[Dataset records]
┏━━

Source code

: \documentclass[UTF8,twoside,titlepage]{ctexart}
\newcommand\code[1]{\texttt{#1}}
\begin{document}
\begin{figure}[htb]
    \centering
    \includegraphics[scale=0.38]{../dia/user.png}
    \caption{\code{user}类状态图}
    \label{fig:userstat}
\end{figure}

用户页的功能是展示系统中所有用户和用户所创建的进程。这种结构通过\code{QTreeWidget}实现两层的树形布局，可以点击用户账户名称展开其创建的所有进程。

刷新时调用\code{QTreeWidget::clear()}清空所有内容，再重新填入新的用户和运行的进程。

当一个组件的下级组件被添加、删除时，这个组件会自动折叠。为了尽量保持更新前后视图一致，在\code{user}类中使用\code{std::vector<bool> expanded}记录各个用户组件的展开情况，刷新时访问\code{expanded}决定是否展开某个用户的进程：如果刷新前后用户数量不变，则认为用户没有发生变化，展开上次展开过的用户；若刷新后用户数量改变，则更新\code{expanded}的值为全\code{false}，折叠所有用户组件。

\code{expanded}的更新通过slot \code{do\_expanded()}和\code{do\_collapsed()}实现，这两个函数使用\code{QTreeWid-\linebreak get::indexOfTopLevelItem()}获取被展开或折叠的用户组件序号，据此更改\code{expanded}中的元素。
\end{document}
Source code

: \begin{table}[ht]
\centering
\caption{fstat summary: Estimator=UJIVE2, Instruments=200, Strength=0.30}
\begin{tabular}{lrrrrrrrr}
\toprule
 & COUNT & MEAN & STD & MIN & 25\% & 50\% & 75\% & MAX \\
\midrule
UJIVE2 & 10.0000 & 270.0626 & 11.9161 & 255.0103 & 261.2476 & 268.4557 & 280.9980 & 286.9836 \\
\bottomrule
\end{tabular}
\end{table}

┗━━

◆ Your goal
Reproduce every line in the records above that contains the word "tabular".

◆ Your solution
\begin{tabular}{lrrrrrrrr}
\end{tabular}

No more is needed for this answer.